(Records supplied Opens)
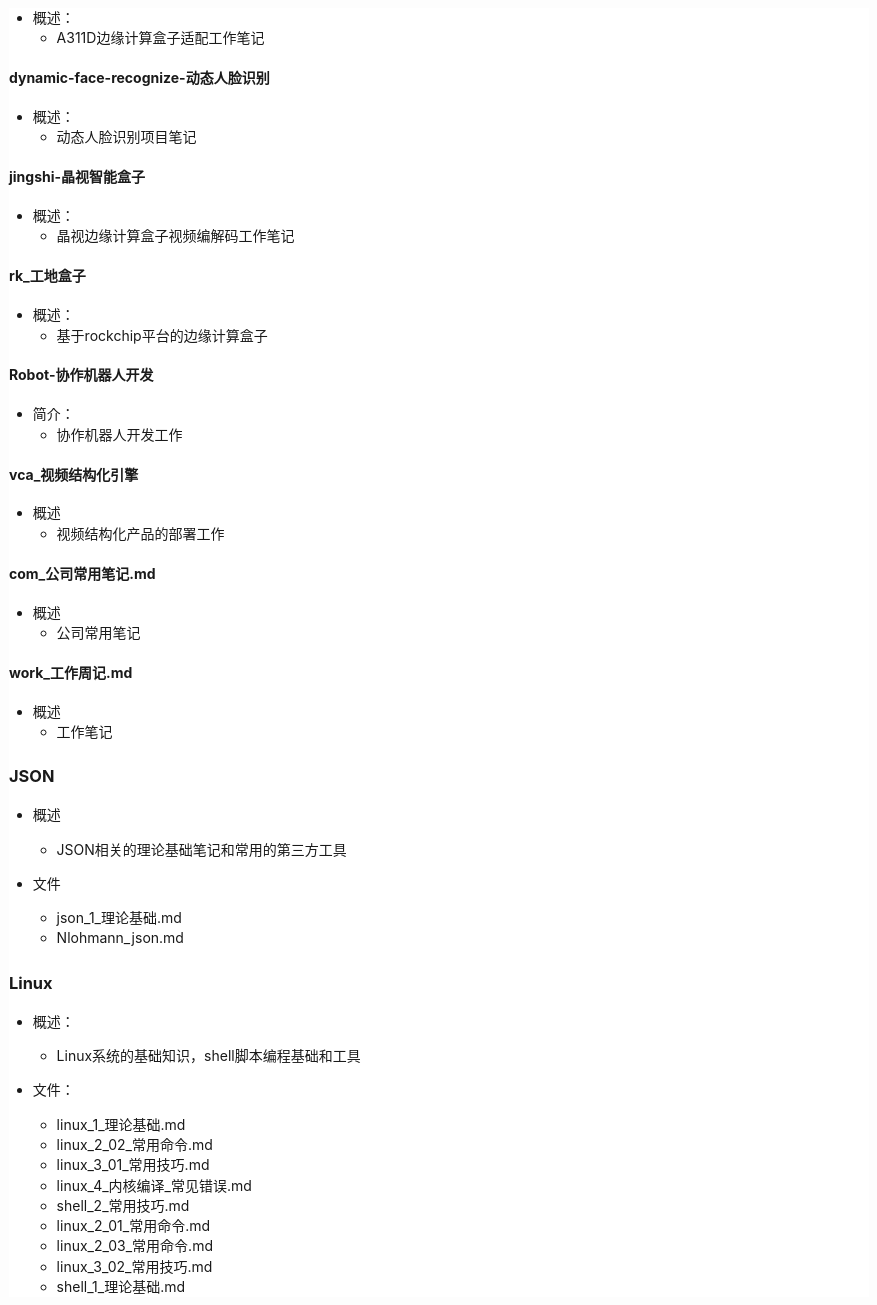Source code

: + 概述：
  + A311D边缘计算盒子适配工作笔记

#### dynamic-face-recognize-动态人脸识别  

+ 概述：
  + 动态人脸识别项目笔记

#### jingshi-晶视智能盒子  

+ 概述：
  + 晶视边缘计算盒子视频编解码工作笔记

#### rk_工地盒子

+ 概述：
  + 基于rockchip平台的边缘计算盒子

#### Robot-协作机器人开发  

+ 简介：
  + 协作机器人开发工作

#### vca_视频结构化引擎

+ 概述
  + 视频结构化产品的部署工作

#### com_公司常用笔记.md

+ 概述
  + 公司常用笔记

#### work_工作周记.md

+ 概述
  + 工作笔记

### JSON

+ 概述
  + JSON相关的理论基础笔记和常用的第三方工具

+ 文件
  - json_1_理论基础.md  
  - Nlohmann_json.md

### Linux

+ 概述：
  + Linux系统的基础知识，shell脚本编程基础和工具

+ 文件：
  - linux_1_理论基础.md     
  - linux_2_02_常用命令.md  
  - linux_3_01_常用技巧.md  
  - linux_4_内核编译_常见错误.md  
  - shell_2_常用技巧.md
  - linux_2_01_常用命令.md  
  - linux_2_03_常用命令.md  
  - linux_3_02_常用技巧.md  
  - shell_1_理论基础.md
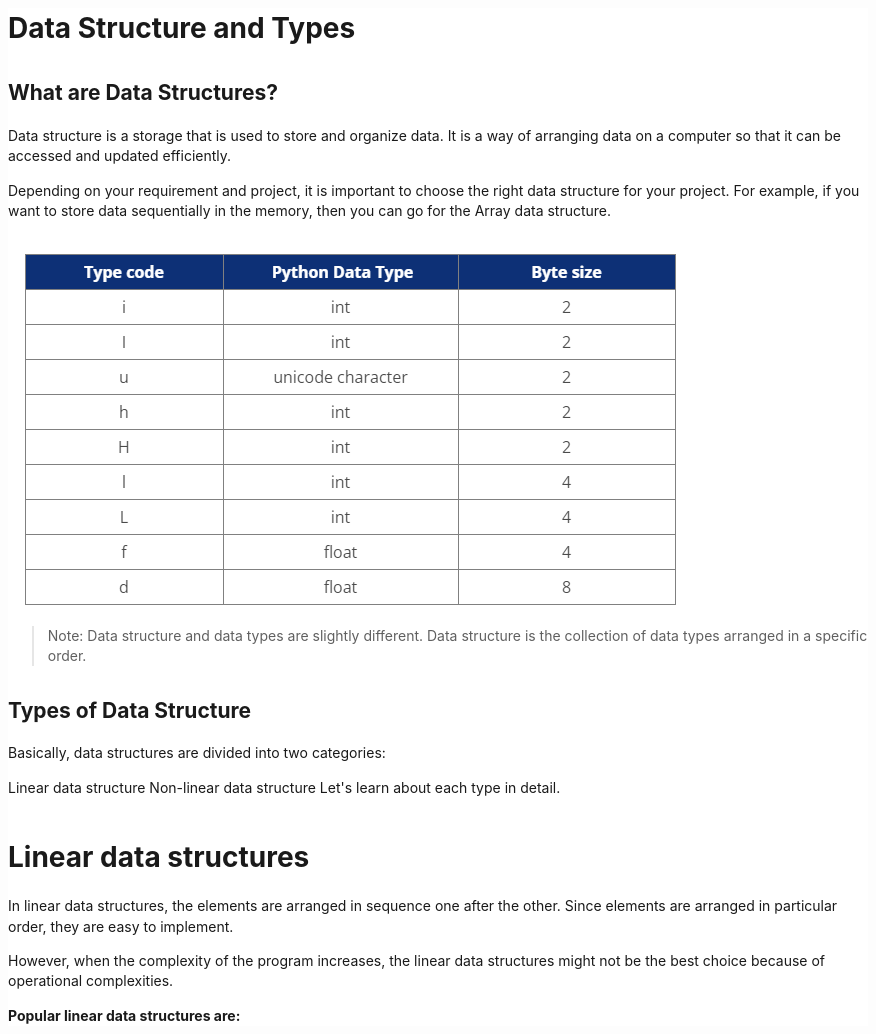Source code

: # Data Structure and Types

## What are Data Structures?
Data structure is a storage that is used to store and organize data. It is a way of arranging data on a computer so that it can be accessed and updated efficiently.

Depending on your requirement and project, it is important to choose the right data structure for your project. For example, if you want to store data sequentially in the memory, then you can go for the Array data structure.

![alt text](imagens/image.png)

> Note: Data structure and data types are slightly different. Data structure is the collection of data types arranged in a specific order.

## Types of Data Structure
Basically, data structures are divided into two categories:

Linear data structure
Non-linear data structure
Let's learn about each type in detail.

# Linear data structures
In linear data structures, the elements are arranged in sequence one after the other. Since elements are arranged in particular order, they are easy to implement.

However, when the complexity of the program increases, the linear data structures might not be the best choice because of operational complexities.

**Popular linear data structures are:**
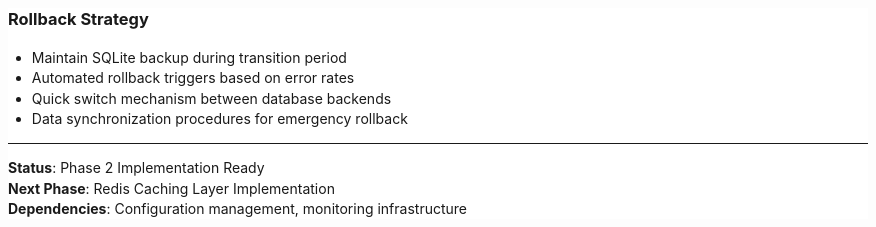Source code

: ### Rollback Strategy
- Maintain SQLite backup during transition period
- Automated rollback triggers based on error rates
- Quick switch mechanism between database backends
- Data synchronization procedures for emergency rollback

---

**Status**: Phase 2 Implementation Ready  
**Next Phase**: Redis Caching Layer Implementation  
**Dependencies**: Configuration management, monitoring infrastructure
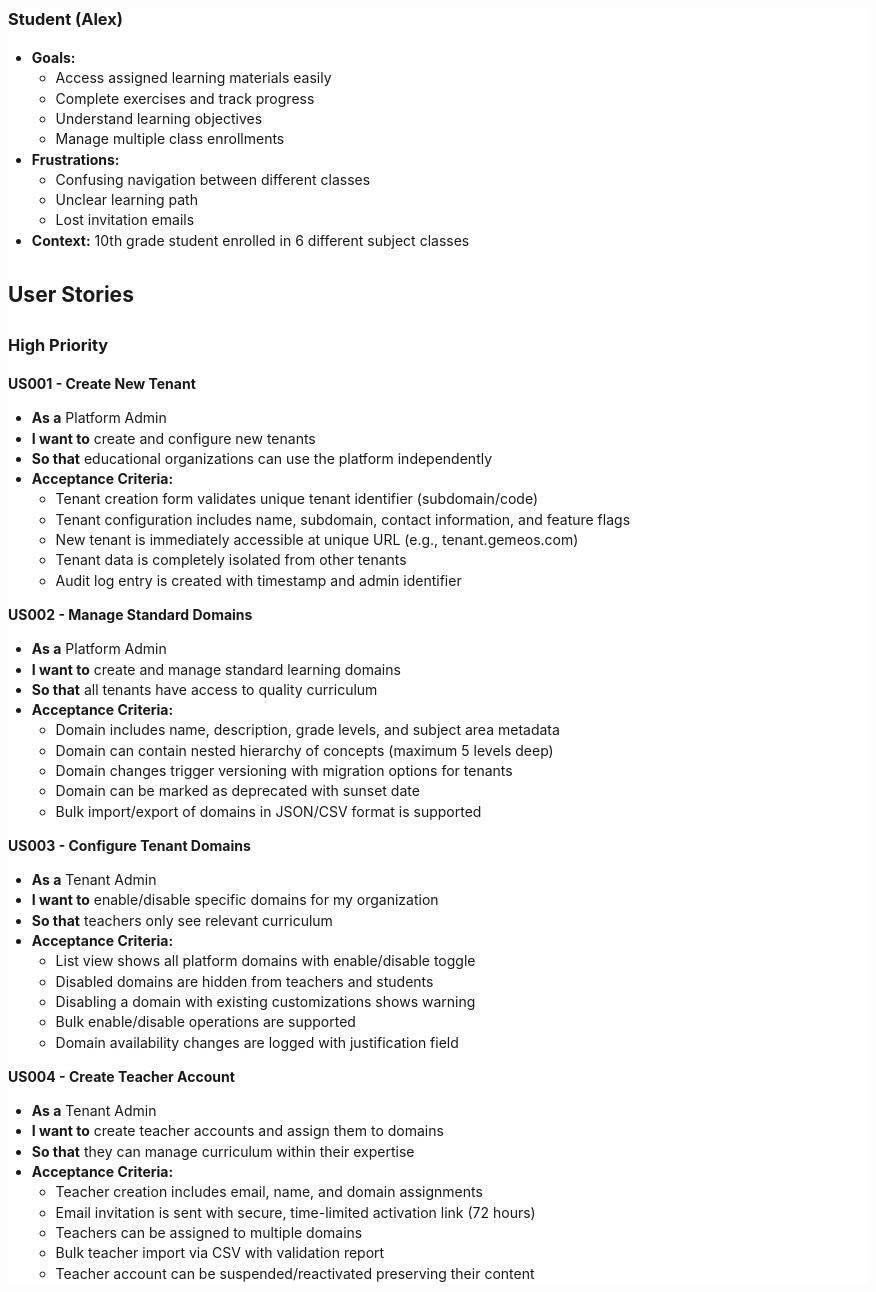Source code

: ### Student (Alex)
- **Goals:**
  - Access assigned learning materials easily
  - Complete exercises and track progress
  - Understand learning objectives
  - Manage multiple class enrollments
- **Frustrations:**
  - Confusing navigation between different classes
  - Unclear learning path
  - Lost invitation emails
- **Context:** 10th grade student enrolled in 6 different subject classes

## User Stories

### High Priority

**US001 - Create New Tenant**
- **As a** Platform Admin
- **I want to** create and configure new tenants
- **So that** educational organizations can use the platform independently
- **Acceptance Criteria:**
  - Tenant creation form validates unique tenant identifier (subdomain/code)
  - Tenant configuration includes name, subdomain, contact information, and feature flags
  - New tenant is immediately accessible at unique URL (e.g., tenant.gemeos.com)
  - Tenant data is completely isolated from other tenants
  - Audit log entry is created with timestamp and admin identifier

**US002 - Manage Standard Domains**
- **As a** Platform Admin
- **I want to** create and manage standard learning domains
- **So that** all tenants have access to quality curriculum
- **Acceptance Criteria:**
  - Domain includes name, description, grade levels, and subject area metadata
  - Domain can contain nested hierarchy of concepts (maximum 5 levels deep)
  - Domain changes trigger versioning with migration options for tenants
  - Domain can be marked as deprecated with sunset date
  - Bulk import/export of domains in JSON/CSV format is supported

**US003 - Configure Tenant Domains**
- **As a** Tenant Admin
- **I want to** enable/disable specific domains for my organization
- **So that** teachers only see relevant curriculum
- **Acceptance Criteria:**
  - List view shows all platform domains with enable/disable toggle
  - Disabled domains are hidden from teachers and students
  - Disabling a domain with existing customizations shows warning
  - Bulk enable/disable operations are supported
  - Domain availability changes are logged with justification field

**US004 - Create Teacher Account**
- **As a** Tenant Admin
- **I want to** create teacher accounts and assign them to domains
- **So that** they can manage curriculum within their expertise
- **Acceptance Criteria:**
  - Teacher creation includes email, name, and domain assignments
  - Email invitation is sent with secure, time-limited activation link (72 hours)
  - Teachers can be assigned to multiple domains
  - Bulk teacher import via CSV with validation report
  - Teacher account can be suspended/reactivated preserving their content
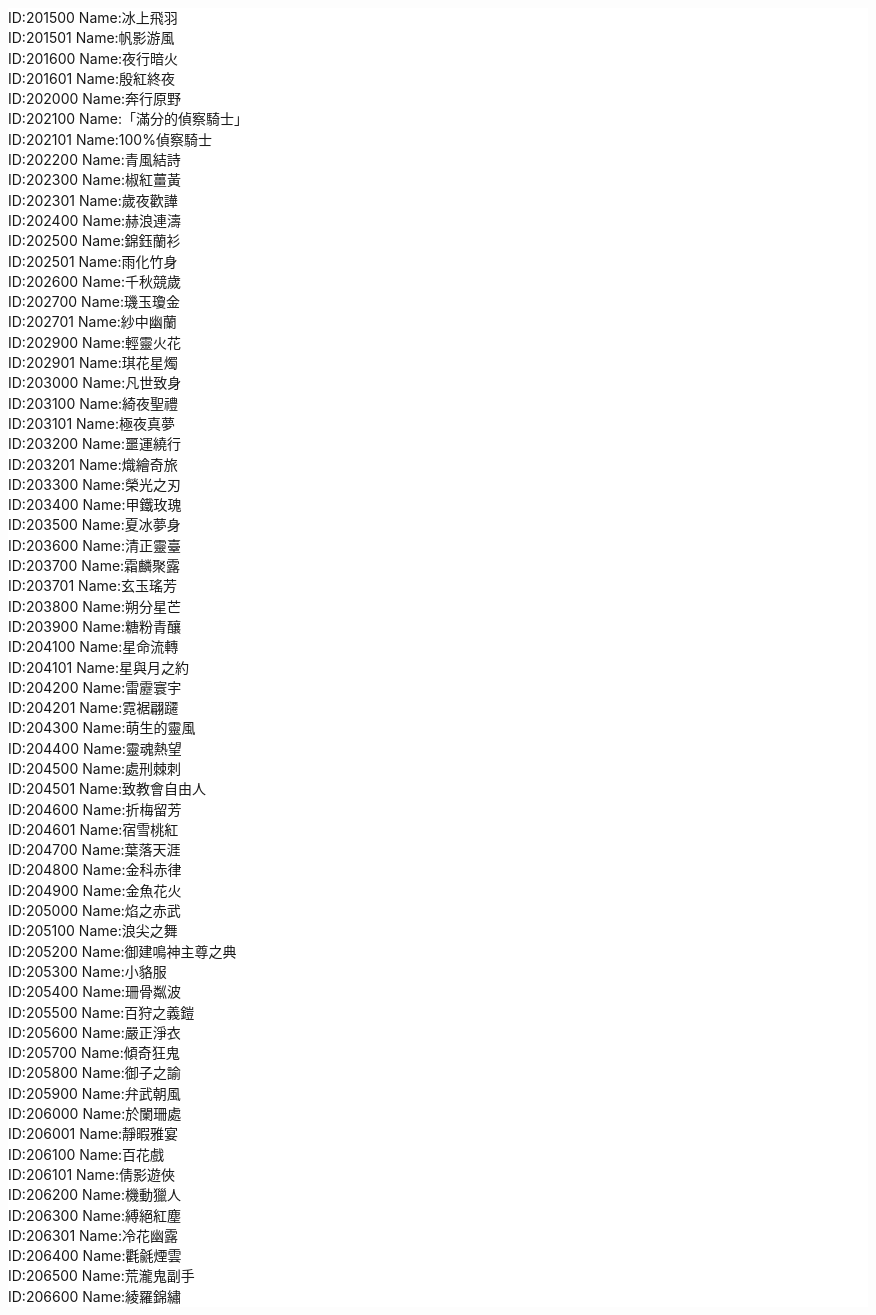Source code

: ID:201500 Name:冰上飛羽<br>
ID:201501 Name:帆影游風<br>
ID:201600 Name:夜行暗火<br>
ID:201601 Name:殷紅終夜<br>
ID:202000 Name:奔行原野<br>
ID:202100 Name:「滿分的偵察騎士」<br>
ID:202101 Name:100%偵察騎士<br>
ID:202200 Name:青風結詩<br>
ID:202300 Name:椒紅薑黃<br>
ID:202301 Name:歲夜歡譁<br>
ID:202400 Name:赫浪連濤<br>
ID:202500 Name:錦鈺蘭衫<br>
ID:202501 Name:雨化竹身<br>
ID:202600 Name:千秋競歲<br>
ID:202700 Name:璣玉瓊金<br>
ID:202701 Name:紗中幽蘭<br>
ID:202900 Name:輕靈火花<br>
ID:202901 Name:琪花星燭<br>
ID:203000 Name:凡世致身<br>
ID:203100 Name:綺夜聖禮<br>
ID:203101 Name:極夜真夢<br>
ID:203200 Name:噩運繞行<br>
ID:203201 Name:熾繪奇旅<br>
ID:203300 Name:榮光之刃<br>
ID:203400 Name:甲鐵玫瑰<br>
ID:203500 Name:夏冰夢身<br>
ID:203600 Name:清正靈臺<br>
ID:203700 Name:霜麟聚露<br>
ID:203701 Name:玄玉瑤芳<br>
ID:203800 Name:朔分星芒<br>
ID:203900 Name:糖粉青釀<br>
ID:204100 Name:星命流轉<br>
ID:204101 Name:星與月之約<br>
ID:204200 Name:雷靂寰宇<br>
ID:204201 Name:霓裾翩躚<br>
ID:204300 Name:萌生的靈風<br>
ID:204400 Name:靈魂熱望<br>
ID:204500 Name:處刑棘刺<br>
ID:204501 Name:致教會自由人<br>
ID:204600 Name:折梅留芳<br>
ID:204601 Name:宿雪桃紅<br>
ID:204700 Name:葉落天涯<br>
ID:204800 Name:金科赤律<br>
ID:204900 Name:金魚花火<br>
ID:205000 Name:焰之赤武<br>
ID:205100 Name:浪尖之舞<br>
ID:205200 Name:御建鳴神主尊之典<br>
ID:205300 Name:小貉服<br>
ID:205400 Name:珊骨粼波<br>
ID:205500 Name:百狩之義鎧<br>
ID:205600 Name:嚴正淨衣<br>
ID:205700 Name:傾奇狂鬼<br>
ID:205800 Name:御子之諭<br>
ID:205900 Name:弁武朝風<br>
ID:206000 Name:於闌珊處<br>
ID:206001 Name:靜暇雅宴<br>
ID:206100 Name:百花戲<br>
ID:206101 Name:倩影遊俠<br>
ID:206200 Name:機動獵人<br>
ID:206300 Name:縛絕紅塵<br>
ID:206301 Name:冷花幽露<br>
ID:206400 Name:氍毹煙雲<br>
ID:206500 Name:荒瀧鬼副手<br>
ID:206600 Name:綾羅錦繡<br>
(Records supplied Closes)
◆ Task details ◆
Set all of the records down once more, letter for letter, with the images removed.

◆ Your solution ◆
Source code

: + 概述：
  + A311D边缘计算盒子适配工作笔记

#### dynamic-face-recognize-动态人脸识别  

+ 概述：
  + 动态人脸识别项目笔记

#### jingshi-晶视智能盒子  

+ 概述：
  + 晶视边缘计算盒子视频编解码工作笔记

#### rk_工地盒子

+ 概述：
  + 基于rockchip平台的边缘计算盒子

#### Robot-协作机器人开发  

+ 简介：
  + 协作机器人开发工作

#### vca_视频结构化引擎

+ 概述
  + 视频结构化产品的部署工作

#### com_公司常用笔记.md

+ 概述
  + 公司常用笔记

#### work_工作周记.md

+ 概述
  + 工作笔记

### JSON

+ 概述
  + JSON相关的理论基础笔记和常用的第三方工具

+ 文件
  - json_1_理论基础.md  
  - Nlohmann_json.md

### Linux

+ 概述：
  + Linux系统的基础知识，shell脚本编程基础和工具

+ 文件：
  - linux_1_理论基础.md     
  - linux_2_02_常用命令.md  
  - linux_3_01_常用技巧.md  
  - linux_4_内核编译_常见错误.md  
  - shell_2_常用技巧.md
  - linux_2_01_常用命令.md  
  - linux_2_03_常用命令.md  
  - linux_3_02_常用技巧.md  
  - shell_1_理论基础.md
Source code

: # Data Structure and Types

## What are Data Structures?
Data structure is a storage that is used to store and organize data. It is a way of arranging data on a computer so that it can be accessed and updated efficiently.

Depending on your requirement and project, it is important to choose the right data structure for your project. For example, if you want to store data sequentially in the memory, then you can go for the Array data structure.

![alt text](imagens/image.png)

> Note: Data structure and data types are slightly different. Data structure is the collection of data types arranged in a specific order.

## Types of Data Structure
Basically, data structures are divided into two categories:

Linear data structure
Non-linear data structure
Let's learn about each type in detail.

# Linear data structures
In linear data structures, the elements are arranged in sequence one after the other. Since elements are arranged in particular order, they are easy to implement.

However, when the complexity of the program increases, the linear data structures might not be the best choice because of operational complexities.

**Popular linear data structures are:**
Source code

: ### Rollback Strategy
- Maintain SQLite backup during transition period
- Automated rollback triggers based on error rates
- Quick switch mechanism between database backends
- Data synchronization procedures for emergency rollback

---

**Status**: Phase 2 Implementation Ready  
**Next Phase**: Redis Caching Layer Implementation  
**Dependencies**: Configuration management, monitoring infrastructure
Source code

: ### Student (Alex)
- **Goals:**
  - Access assigned learning materials easily
  - Complete exercises and track progress
  - Understand learning objectives
  - Manage multiple class enrollments
- **Frustrations:**
  - Confusing navigation between different classes
  - Unclear learning path
  - Lost invitation emails
- **Context:** 10th grade student enrolled in 6 different subject classes

## User Stories

### High Priority

**US001 - Create New Tenant**
- **As a** Platform Admin
- **I want to** create and configure new tenants
- **So that** educational organizations can use the platform independently
- **Acceptance Criteria:**
  - Tenant creation form validates unique tenant identifier (subdomain/code)
  - Tenant configuration includes name, subdomain, contact information, and feature flags
  - New tenant is immediately accessible at unique URL (e.g., tenant.gemeos.com)
  - Tenant data is completely isolated from other tenants
  - Audit log entry is created with timestamp and admin identifier

**US002 - Manage Standard Domains**
- **As a** Platform Admin
- **I want to** create and manage standard learning domains
- **So that** all tenants have access to quality curriculum
- **Acceptance Criteria:**
  - Domain includes name, description, grade levels, and subject area metadata
  - Domain can contain nested hierarchy of concepts (maximum 5 levels deep)
  - Domain changes trigger versioning with migration options for tenants
  - Domain can be marked as deprecated with sunset date
  - Bulk import/export of domains in JSON/CSV format is supported

**US003 - Configure Tenant Domains**
- **As a** Tenant Admin
- **I want to** enable/disable specific domains for my organization
- **So that** teachers only see relevant curriculum
- **Acceptance Criteria:**
  - List view shows all platform domains with enable/disable toggle
  - Disabled domains are hidden from teachers and students
  - Disabling a domain with existing customizations shows warning
  - Bulk enable/disable operations are supported
  - Domain availability changes are logged with justification field

**US004 - Create Teacher Account**
- **As a** Tenant Admin
- **I want to** create teacher accounts and assign them to domains
- **So that** they can manage curriculum within their expertise
- **Acceptance Criteria:**
  - Teacher creation includes email, name, and domain assignments
  - Email invitation is sent with secure, time-limited activation link (72 hours)
  - Teachers can be assigned to multiple domains
  - Bulk teacher import via CSV with validation report
  - Teacher account can be suspended/reactivated preserving their content
Source code

: ID:201500 Name:冰上飛羽<br>
ID:201501 Name:帆影游風<br>
ID:201600 Name:夜行暗火<br>
ID:201601 Name:殷紅終夜<br>
ID:202000 Name:奔行原野<br>
ID:202100 Name:「滿分的偵察騎士」<br>
ID:202101 Name:100%偵察騎士<br>
ID:202200 Name:青風結詩<br>
ID:202300 Name:椒紅薑黃<br>
ID:202301 Name:歲夜歡譁<br>
ID:202400 Name:赫浪連濤<br>
ID:202500 Name:錦鈺蘭衫<br>
ID:202501 Name:雨化竹身<br>
ID:202600 Name:千秋競歲<br>
ID:202700 Name:璣玉瓊金<br>
ID:202701 Name:紗中幽蘭<br>
ID:202900 Name:輕靈火花<br>
ID:202901 Name:琪花星燭<br>
ID:203000 Name:凡世致身<br>
ID:203100 Name:綺夜聖禮<br>
ID:203101 Name:極夜真夢<br>
ID:203200 Name:噩運繞行<br>
ID:203201 Name:熾繪奇旅<br>
ID:203300 Name:榮光之刃<br>
ID:203400 Name:甲鐵玫瑰<br>
ID:203500 Name:夏冰夢身<br>
ID:203600 Name:清正靈臺<br>
ID:203700 Name:霜麟聚露<br>
ID:203701 Name:玄玉瑤芳<br>
ID:203800 Name:朔分星芒<br>
ID:203900 Name:糖粉青釀<br>
ID:204100 Name:星命流轉<br>
ID:204101 Name:星與月之約<br>
ID:204200 Name:雷靂寰宇<br>
ID:204201 Name:霓裾翩躚<br>
ID:204300 Name:萌生的靈風<br>
ID:204400 Name:靈魂熱望<br>
ID:204500 Name:處刑棘刺<br>
ID:204501 Name:致教會自由人<br>
ID:204600 Name:折梅留芳<br>
ID:204601 Name:宿雪桃紅<br>
ID:204700 Name:葉落天涯<br>
ID:204800 Name:金科赤律<br>
ID:204900 Name:金魚花火<br>
ID:205000 Name:焰之赤武<br>
ID:205100 Name:浪尖之舞<br>
ID:205200 Name:御建鳴神主尊之典<br>
ID:205300 Name:小貉服<br>
ID:205400 Name:珊骨粼波<br>
ID:205500 Name:百狩之義鎧<br>
ID:205600 Name:嚴正淨衣<br>
ID:205700 Name:傾奇狂鬼<br>
ID:205800 Name:御子之諭<br>
ID:205900 Name:弁武朝風<br>
ID:206000 Name:於闌珊處<br>
ID:206001 Name:靜暇雅宴<br>
ID:206100 Name:百花戲<br>
ID:206101 Name:倩影遊俠<br>
ID:206200 Name:機動獵人<br>
ID:206300 Name:縛絕紅塵<br>
ID:206301 Name:冷花幽露<br>
ID:206400 Name:氍毹煙雲<br>
ID:206500 Name:荒瀧鬼副手<br>
ID:206600 Name:綾羅錦繡<br>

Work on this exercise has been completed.